ACTIVITIES —
a – Update the stretch of the btree duplicates message from "The main problem" through "of btitem struct).", replacing "heap tid" with "heap tuple id".
b – List every benefit the btree duplicates message gives for using the heap tuple id as the last part of the index key.

TEXT —
--

Tom Lane wrote:
>
> The full-width case appears to assume that that can't happen: if we
> have a given key in an upper page, there can be *no* equal keys in
> subpages to its left. That's a rather strong assumption about how
> page splitting is done; is it correct?
>
> Even more to the point, *should* it be correct? If we always returned
> the last lesser key, then the code would work for any correctly
> sequenced b-tree, but this code looks like it works only if splits occur
> only at the leftmost of a group of equal keys. If there are a lot of
> equal keys, that could result in a badly unbalanced tree, no? Maybe
> that's the real reason why performance seems to be so bad for many
> equal keys... maybe the split algorithm needs to be relaxed?
Our btree-s use Lehman-Yao algorithm which works in assumption
that there is no duplicates at all. It's just reminding.
It was ~ 2 years ago when I changed duplicates handling
to fix some rare bugs (this is why you see BTP_CHAIN stuff
there) and now I don't remember many things and so I can't
comment. But after I changed btree-s I learned how Oracle
handles duplicates problem - it just uses heap tuple id
as (last) part of index key! So simple! Unfortunately,
I had not time to re-implement btree-s in this way.
But this would:
1. get rid of duplicates problem;
2. simplify code (BTP_CHAIN stuff would be removed);
3. order index tuples in such way that in scan heap pages would be read sequentially (from up of file to down);
4. speed up finding index tuple which corresponds to heap one (good for index cleaning up).
The main problem is just programistic: you will have to add
heap tid to the end of index tuples on internal index pages,
but on leaf pages heap tid is in the begin of index tuples
(inside of btitem struct).
So, if you're going to change btree, please consider ability
to implement above.
Vadim

--

SUPPLIED RECORDS —

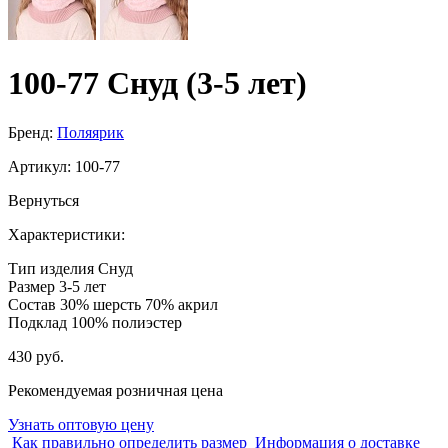
100-77 Снуд (3-5 лет)
Бренд:
Поляярик
Артикул:
100-77
Вернуться
Характеристики:
Тип изделия
Снуд
Размер
3-5 лет
Состав
30% шерсть 70% акрил
Подклад
100% полиэстер
430 руб.
Рекомендуемая розничная цена
Узнать оптовую цену
Как правильно определить размер
Информация о доставке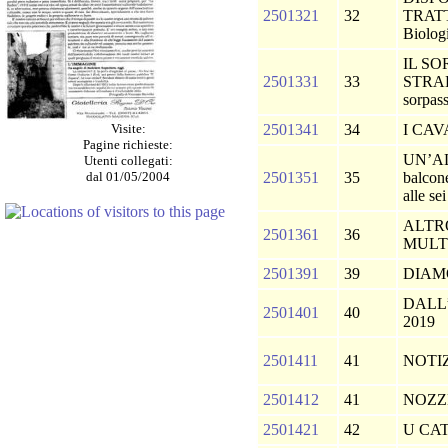
2501321
32
TRATT
Biolog
IL S
2501331
33
STRADA
sorpass
Visite:
2501341
34
I CA
Pagine richieste:
UN’A
Utenti collegati:
dal 01/05/2004
2501351
35
balcone
alle se
ALTR
2501361
36
MULT
2501391
39
DIAM
DALL’
2501401
40
2019
2501411
41
NOTI
2501412
41
NOZZ
2501421
42
U CAT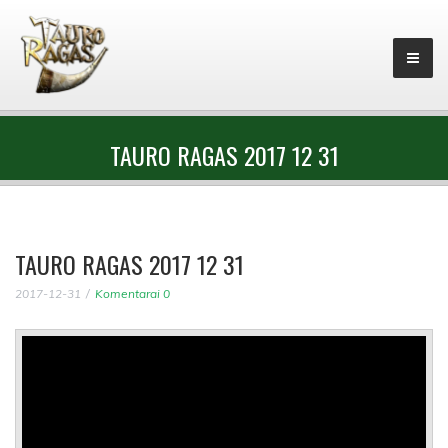
TAURO RAGAS 2017 12 31
TAURO RAGAS 2017 12 31
2017-12-31
Komentarai 0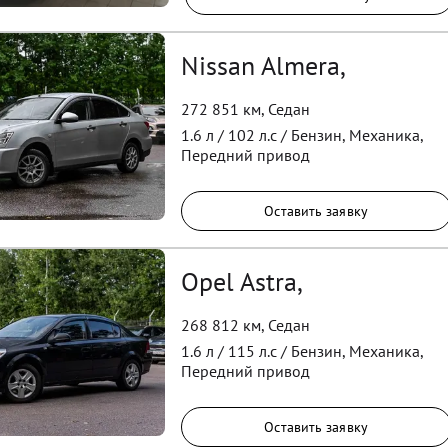
Nissan Almera,
272 851 км
,
Седан
1.6
л /
102
л.с /
Бензин
,
Механика
,
Передний
привод
Оставить заявку
Opel Astra,
268 812 км
,
Седан
1.6
л /
115
л.с /
Бензин
,
Механика
,
Передний
привод
Оставить заявку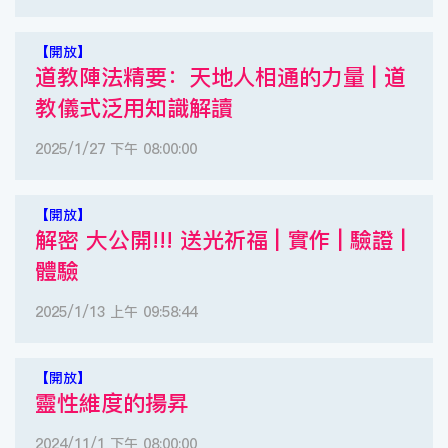
【開放】
道教陣法精要：天地人相通的力量 | 道
教儀式泛用知識解讀
2025/1/27 下午 08:00:00
【開放】
解密 大公開!!! 送光祈福 | 實作 | 驗證 |
體驗
2025/1/13 上午 09:58:44
【開放】
靈性維度的揚昇
2024/11/1 下午 08:00:00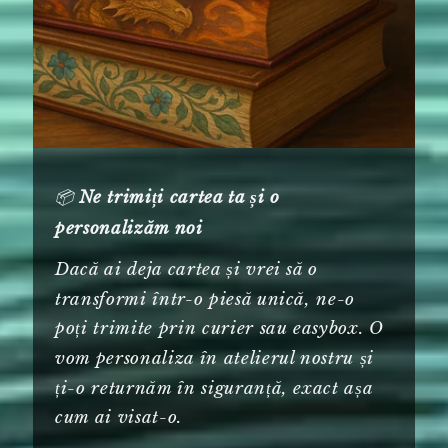
📦
Ne trimiți cartea ta și o
personalizăm noi
Dacă ai deja cartea și vrei să o
transformi într-o piesă unică, ne-o
poți trimite prin curier sau easybox. O
vom personaliza în atelierul nostru și
ți-o returnăm în siguranță, exact așa
cum ai visat-o.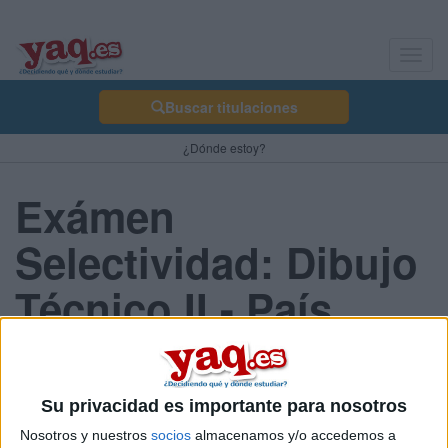
Toggl
navig
Buscar titulaciones
¿Dónde estoy?
Exámen
Selectividad: Dibujo
Técnico II - País
Vasco 2013 Junio
Su privacidad es importante para nosotros
Comunidad:
Nosotros y nuestros
socios
almacenamos y/o accedemos a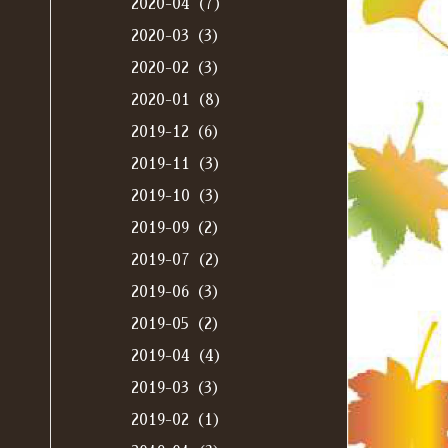
2020-04（7）
2020-03（3）
2020-02（3）
2020-01（8）
2019-12（6）
2019-11（3）
2019-10（3）
2019-09（2）
2019-07（2）
2019-06（3）
2019-05（2）
2019-04（4）
2019-03（3）
2019-02（1）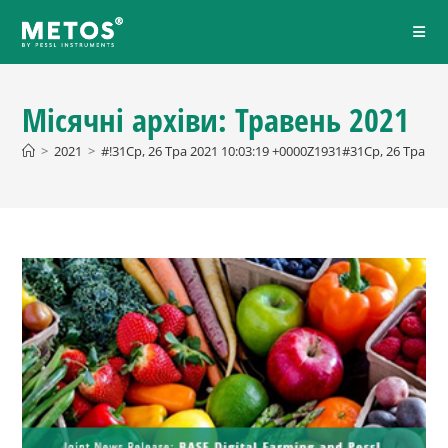
Місячні архіви: Травень 2021
>
2021
>
#!31Ср, 26 Тра 2021 10:03:19 +0000Z1931#31Ср, 26 Тра 2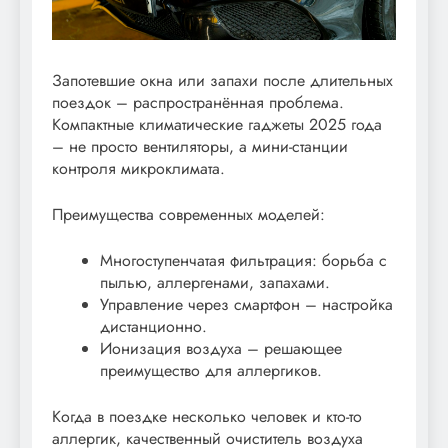
Запотевшие окна или запахи после длительных
поездок – распространённая проблема.
Компактные климатические гаджеты 2025 года
– не просто вентиляторы, а мини-станции
контроля микроклимата.
Преимущества современных моделей:
Многоступенчатая фильтрация: борьба с
пылью, аллергенами, запахами.
Управление через смартфон – настройка
дистанционно.
Ионизация воздуха – решающее
преимущество для аллергиков.
Когда в поездке несколько человек и кто-то
аллергик, качественный очиститель воздуха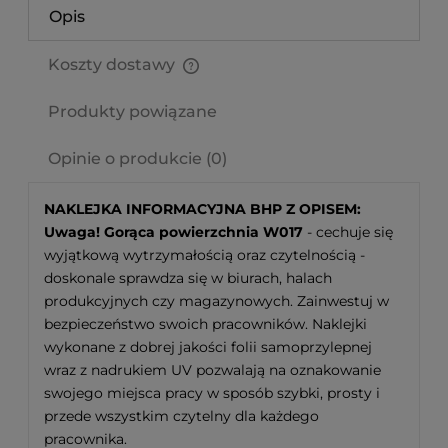
Opis
Koszty dostawy
Cena nie zawiera ewentualnych kosztów płatności
Produkty powiązane
Opinie o produkcie (0)
NAKLEJKA INFORMACYJNA BHP Z OPISEM:
Uwaga! Gorąca powierzchnia W017
- cechuje się
wyjątkową wytrzymałością oraz czytelnością -
doskonale sprawdza się w biurach, halach
produkcyjnych czy magazynowych. Zainwestuj w
bezpieczeństwo swoich pracowników. Naklejki
wykonane z dobrej jakości folii samoprzylepnej
wraz z nadrukiem UV pozwalają na oznakowanie
swojego miejsca pracy w sposób szybki, prosty i
przede wszystkim czytelny dla każdego
pracownika.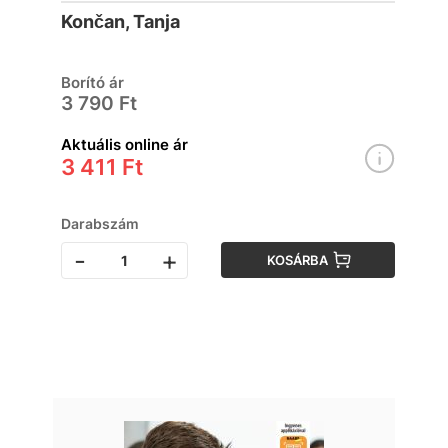
Jegyre megy!
Končan, Tanja
Borító ár
3 790 Ft
Aktuális online ár
3 411 Ft
Darabszám
-
+
KOSÁRBA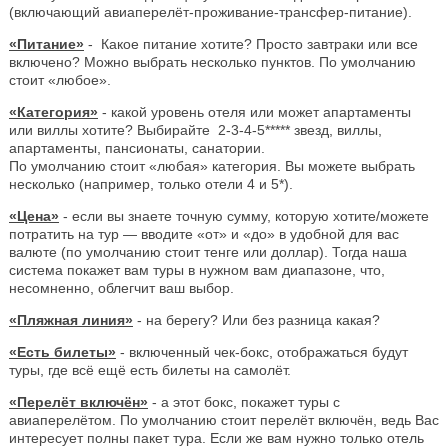
(включающий авиаперелёт-проживание-трансфер-питание).
«Питание»
- Какое питание хотите? Просто завтраки или все
включено? Можно выбрать несколько пунктов. По умолчанию
стоит «любое».
«Категория»
- какой уровень отеля или может апартаменты
или виллы хотите? Выбирайте 2-3-4-5***** звезд, виллы,
апартаменты, пансионаты, санатории.
По умолчанию стоит «любая» категория. Вы можете выбрать
несколько (например, только отели 4 и 5*).
«Цена»
- если вы знаете точную сумму, которую хотите/можете
потратить на тур — вводите «от» и «до» в удобной для вас
валюте (по умолчанию стоит тенге или доллар). Тогда наша
система покажет вам туры в нужном вам диапазоне, что,
несомненно, облегчит ваш выбор.
«Пляжная линия»
- на берегу? Или без разница какая?
«Есть билеты»
- включенный чек-бокс, отображаться будут
туры, где всё ещё есть билеты на самолёт.
«Перелёт включён»
- а этот бокс, покажет туры с
авиаперелётом. По умолчанию стоит перелёт включён, ведь Вас
интересует полны пакет тура. Если же вам нужно только отель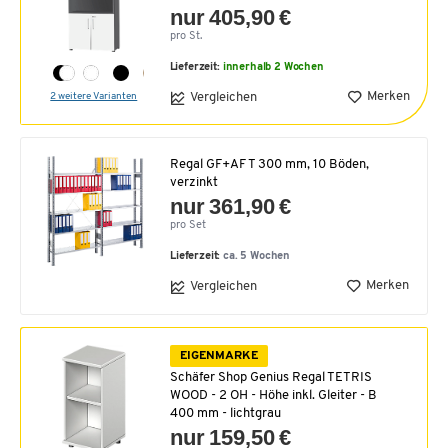
nur 405,90 €
pro St.
Lieferzeit:
innerhalb 2 Wochen
Merken
Vergleichen
2 weitere Varianten
Regal GF+AF T 300 mm, 10 Böden,
verzinkt
nur 361,90 €
pro Set
Lieferzeit:
ca. 5 Wochen
Merken
Vergleichen
EIGENMARKE
Schäfer Shop Genius Regal TETRIS
WOOD - 2 OH - Höhe inkl. Gleiter - B
400 mm - lichtgrau
nur 159,50 €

--

RESPONSES BY ITEM NUMBER —
a –
The main problem is just programistic: you will have to add
heap tuple id to the end of index tuples on internal index pages,
but on leaf pages heap tuple id is in the begin of index tuples
(inside of btitem struct).

b –
1. Gets rid of the duplicates problem.
2. Simplifies the code, since the BTP_CHAIN stuff would be removed.
3. Orders index tuples so that heap pages are read sequentially during a scan.
4. Speeds up finding the index tuple that corresponds to a heap tuple, which helps index cleanup.